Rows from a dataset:
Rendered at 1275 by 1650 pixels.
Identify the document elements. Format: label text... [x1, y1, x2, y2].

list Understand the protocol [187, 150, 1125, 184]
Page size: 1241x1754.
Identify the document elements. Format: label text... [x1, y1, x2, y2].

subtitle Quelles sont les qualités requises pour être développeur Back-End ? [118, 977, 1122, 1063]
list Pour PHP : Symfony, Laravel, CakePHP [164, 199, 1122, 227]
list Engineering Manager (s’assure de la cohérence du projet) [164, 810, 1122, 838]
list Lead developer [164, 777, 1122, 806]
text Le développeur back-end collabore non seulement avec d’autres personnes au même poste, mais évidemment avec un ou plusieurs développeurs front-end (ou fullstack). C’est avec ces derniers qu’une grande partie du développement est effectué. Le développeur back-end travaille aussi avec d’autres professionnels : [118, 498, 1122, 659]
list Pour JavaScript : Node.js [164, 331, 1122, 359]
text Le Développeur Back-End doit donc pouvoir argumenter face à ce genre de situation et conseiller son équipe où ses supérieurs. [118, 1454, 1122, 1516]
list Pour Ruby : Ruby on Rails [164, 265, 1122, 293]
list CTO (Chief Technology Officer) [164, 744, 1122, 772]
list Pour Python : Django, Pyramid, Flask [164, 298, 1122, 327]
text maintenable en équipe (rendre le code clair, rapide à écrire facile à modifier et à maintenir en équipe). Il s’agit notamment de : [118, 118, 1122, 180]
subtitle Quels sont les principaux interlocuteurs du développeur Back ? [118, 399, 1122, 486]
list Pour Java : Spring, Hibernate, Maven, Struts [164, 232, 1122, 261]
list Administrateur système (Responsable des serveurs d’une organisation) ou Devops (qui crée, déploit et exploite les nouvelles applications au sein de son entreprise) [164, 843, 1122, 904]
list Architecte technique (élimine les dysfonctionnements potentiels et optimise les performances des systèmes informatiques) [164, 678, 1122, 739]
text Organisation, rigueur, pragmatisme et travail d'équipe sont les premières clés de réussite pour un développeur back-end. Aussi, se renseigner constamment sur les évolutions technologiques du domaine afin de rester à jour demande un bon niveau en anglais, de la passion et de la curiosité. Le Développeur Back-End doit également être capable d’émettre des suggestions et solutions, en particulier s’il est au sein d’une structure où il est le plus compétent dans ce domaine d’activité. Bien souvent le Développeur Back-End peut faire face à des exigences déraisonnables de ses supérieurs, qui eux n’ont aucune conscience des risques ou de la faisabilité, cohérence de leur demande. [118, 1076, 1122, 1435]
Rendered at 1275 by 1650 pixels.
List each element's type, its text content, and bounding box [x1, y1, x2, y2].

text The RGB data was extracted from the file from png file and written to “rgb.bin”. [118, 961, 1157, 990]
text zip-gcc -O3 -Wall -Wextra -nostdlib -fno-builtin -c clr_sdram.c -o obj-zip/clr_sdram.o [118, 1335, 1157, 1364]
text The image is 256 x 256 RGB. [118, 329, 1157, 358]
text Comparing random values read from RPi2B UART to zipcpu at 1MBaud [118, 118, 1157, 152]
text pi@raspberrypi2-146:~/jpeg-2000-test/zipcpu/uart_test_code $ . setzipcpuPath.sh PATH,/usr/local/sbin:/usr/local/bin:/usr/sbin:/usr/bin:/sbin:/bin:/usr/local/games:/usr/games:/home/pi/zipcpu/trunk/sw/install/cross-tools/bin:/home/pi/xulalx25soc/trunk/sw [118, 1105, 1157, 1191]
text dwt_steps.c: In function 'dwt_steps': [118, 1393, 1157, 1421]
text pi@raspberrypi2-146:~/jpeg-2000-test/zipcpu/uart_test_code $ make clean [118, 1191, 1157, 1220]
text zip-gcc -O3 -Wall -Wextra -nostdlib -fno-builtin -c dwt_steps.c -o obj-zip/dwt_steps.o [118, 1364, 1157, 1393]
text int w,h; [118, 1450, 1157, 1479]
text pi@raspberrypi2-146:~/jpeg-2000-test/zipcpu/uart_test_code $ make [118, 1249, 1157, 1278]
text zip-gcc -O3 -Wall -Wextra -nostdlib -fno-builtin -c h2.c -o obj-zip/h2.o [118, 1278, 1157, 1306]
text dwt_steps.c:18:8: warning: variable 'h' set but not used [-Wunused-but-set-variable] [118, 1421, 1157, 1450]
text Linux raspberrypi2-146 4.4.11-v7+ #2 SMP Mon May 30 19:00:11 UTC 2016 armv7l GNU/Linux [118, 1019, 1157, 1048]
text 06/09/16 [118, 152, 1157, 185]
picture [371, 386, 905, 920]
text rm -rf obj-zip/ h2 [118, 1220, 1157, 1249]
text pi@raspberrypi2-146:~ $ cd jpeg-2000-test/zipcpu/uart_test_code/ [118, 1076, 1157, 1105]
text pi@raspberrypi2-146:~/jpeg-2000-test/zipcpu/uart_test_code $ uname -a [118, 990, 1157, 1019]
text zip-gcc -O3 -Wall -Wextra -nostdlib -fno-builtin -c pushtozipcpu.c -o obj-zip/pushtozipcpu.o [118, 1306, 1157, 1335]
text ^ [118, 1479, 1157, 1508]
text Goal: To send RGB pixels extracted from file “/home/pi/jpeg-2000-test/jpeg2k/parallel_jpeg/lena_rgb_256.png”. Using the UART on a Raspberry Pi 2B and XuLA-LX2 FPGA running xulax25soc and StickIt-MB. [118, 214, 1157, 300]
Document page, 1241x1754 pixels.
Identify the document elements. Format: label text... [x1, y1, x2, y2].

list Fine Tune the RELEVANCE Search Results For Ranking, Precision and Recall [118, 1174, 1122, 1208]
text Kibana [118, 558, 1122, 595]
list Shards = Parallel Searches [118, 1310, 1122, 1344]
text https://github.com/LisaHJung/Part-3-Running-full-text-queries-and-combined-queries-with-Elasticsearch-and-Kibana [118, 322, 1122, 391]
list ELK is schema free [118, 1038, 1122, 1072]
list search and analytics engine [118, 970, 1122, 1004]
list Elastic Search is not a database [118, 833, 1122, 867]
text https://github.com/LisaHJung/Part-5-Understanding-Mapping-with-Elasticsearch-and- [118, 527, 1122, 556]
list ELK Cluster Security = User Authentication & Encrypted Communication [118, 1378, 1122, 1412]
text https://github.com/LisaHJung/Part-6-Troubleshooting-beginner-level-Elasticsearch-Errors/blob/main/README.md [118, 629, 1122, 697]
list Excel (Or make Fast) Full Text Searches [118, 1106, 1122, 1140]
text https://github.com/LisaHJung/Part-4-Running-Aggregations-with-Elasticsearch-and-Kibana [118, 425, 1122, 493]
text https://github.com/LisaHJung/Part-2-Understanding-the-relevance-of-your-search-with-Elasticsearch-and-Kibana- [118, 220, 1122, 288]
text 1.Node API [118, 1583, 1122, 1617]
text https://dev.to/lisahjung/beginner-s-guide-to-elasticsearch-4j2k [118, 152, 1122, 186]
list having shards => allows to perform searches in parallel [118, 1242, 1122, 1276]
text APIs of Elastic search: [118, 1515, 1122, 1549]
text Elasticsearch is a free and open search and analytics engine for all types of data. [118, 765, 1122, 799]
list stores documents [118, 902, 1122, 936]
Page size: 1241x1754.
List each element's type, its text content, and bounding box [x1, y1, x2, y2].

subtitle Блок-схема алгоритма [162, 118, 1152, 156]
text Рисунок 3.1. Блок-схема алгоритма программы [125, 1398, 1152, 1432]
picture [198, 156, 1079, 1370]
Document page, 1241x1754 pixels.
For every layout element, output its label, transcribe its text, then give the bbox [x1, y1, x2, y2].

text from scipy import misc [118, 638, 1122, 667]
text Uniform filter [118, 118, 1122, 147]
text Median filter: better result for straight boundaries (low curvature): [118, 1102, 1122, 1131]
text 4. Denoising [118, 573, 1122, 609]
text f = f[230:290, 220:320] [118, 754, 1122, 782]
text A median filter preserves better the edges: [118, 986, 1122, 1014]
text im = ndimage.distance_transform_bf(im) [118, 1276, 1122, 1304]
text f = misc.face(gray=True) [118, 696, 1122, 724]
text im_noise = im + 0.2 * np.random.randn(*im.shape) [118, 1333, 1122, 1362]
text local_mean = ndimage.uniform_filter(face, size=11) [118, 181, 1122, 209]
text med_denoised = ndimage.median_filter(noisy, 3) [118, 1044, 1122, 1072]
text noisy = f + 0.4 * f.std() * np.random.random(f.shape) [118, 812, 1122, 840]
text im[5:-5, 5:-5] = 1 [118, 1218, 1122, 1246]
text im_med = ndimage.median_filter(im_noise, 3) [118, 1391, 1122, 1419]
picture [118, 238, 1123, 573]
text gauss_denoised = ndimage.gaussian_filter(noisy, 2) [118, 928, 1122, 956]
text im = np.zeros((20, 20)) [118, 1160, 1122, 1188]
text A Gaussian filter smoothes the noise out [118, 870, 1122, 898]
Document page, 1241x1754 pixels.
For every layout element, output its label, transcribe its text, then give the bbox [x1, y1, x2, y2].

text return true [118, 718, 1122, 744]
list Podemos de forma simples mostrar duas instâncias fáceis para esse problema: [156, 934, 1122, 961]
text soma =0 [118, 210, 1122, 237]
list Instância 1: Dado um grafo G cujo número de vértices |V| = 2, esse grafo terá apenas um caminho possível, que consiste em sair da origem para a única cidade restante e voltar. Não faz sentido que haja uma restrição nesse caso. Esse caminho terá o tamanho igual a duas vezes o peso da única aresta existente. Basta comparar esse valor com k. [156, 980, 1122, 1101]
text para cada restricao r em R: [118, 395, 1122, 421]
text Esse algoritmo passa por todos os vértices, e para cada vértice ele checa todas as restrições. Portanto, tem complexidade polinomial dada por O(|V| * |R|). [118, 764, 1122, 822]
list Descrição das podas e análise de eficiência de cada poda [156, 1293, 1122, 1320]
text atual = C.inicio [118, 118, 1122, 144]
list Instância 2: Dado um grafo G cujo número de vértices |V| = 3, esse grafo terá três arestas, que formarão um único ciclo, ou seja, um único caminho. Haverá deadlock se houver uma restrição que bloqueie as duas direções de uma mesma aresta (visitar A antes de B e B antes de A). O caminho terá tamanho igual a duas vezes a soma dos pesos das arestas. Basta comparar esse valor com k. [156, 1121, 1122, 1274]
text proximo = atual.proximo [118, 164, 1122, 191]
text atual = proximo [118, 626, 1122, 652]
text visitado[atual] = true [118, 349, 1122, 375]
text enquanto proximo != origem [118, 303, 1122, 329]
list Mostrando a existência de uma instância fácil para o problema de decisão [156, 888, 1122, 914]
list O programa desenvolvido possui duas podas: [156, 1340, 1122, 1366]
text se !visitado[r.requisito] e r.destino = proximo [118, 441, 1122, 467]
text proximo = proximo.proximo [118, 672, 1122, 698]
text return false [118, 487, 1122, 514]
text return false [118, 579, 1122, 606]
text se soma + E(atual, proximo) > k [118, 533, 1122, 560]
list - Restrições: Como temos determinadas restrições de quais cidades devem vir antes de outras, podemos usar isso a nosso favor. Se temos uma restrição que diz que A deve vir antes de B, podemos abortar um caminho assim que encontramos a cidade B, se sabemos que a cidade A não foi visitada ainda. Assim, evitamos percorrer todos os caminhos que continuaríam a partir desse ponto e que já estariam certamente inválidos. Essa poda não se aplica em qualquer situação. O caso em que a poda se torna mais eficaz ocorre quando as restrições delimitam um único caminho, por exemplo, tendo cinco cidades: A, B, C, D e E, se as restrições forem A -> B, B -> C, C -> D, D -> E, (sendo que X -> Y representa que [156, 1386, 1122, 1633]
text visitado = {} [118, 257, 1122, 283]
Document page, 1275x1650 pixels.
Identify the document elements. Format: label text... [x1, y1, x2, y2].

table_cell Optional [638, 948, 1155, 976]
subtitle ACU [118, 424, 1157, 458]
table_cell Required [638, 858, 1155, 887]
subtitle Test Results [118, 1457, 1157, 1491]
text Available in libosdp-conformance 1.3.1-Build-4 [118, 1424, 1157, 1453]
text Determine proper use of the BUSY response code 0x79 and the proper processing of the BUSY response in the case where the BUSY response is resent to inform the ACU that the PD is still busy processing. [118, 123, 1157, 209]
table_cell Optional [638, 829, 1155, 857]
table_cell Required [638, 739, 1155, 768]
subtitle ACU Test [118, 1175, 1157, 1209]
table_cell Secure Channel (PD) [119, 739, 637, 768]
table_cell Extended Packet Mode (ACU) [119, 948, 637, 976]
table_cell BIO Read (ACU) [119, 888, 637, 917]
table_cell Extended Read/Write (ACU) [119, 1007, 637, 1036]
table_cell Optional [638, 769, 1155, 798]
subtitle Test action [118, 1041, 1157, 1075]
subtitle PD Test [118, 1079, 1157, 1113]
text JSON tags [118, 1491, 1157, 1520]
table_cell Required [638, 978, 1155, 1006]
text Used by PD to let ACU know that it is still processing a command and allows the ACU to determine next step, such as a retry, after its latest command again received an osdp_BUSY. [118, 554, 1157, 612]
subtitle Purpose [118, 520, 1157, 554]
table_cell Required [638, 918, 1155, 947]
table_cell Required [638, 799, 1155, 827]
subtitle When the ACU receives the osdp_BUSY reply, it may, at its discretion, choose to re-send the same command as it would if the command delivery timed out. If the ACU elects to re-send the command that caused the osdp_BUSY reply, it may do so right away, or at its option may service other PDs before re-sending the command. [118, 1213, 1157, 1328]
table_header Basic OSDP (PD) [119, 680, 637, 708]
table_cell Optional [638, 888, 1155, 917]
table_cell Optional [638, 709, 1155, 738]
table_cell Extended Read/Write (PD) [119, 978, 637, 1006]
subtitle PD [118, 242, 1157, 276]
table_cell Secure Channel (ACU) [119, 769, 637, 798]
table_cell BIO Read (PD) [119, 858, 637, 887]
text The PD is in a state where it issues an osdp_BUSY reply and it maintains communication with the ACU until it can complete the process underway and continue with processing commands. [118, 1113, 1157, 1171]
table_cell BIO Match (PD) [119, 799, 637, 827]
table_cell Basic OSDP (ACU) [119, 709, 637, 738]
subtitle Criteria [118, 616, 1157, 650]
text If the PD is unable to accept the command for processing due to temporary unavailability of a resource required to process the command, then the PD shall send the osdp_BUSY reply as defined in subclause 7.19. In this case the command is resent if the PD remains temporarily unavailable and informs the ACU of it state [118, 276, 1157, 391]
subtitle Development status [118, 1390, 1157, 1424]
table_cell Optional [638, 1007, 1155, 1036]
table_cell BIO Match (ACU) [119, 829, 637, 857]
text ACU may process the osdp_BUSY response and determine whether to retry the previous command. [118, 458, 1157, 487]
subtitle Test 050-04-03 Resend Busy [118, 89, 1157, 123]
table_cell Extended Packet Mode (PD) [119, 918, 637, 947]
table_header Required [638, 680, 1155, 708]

### Description of the task
Pull out each line in the entries above that contains the word "Basic".

### Response to this task
table_header Basic OSDP (PD) [119, 680, 637, 708]
table_cell Basic OSDP (ACU) [119, 709, 637, 738]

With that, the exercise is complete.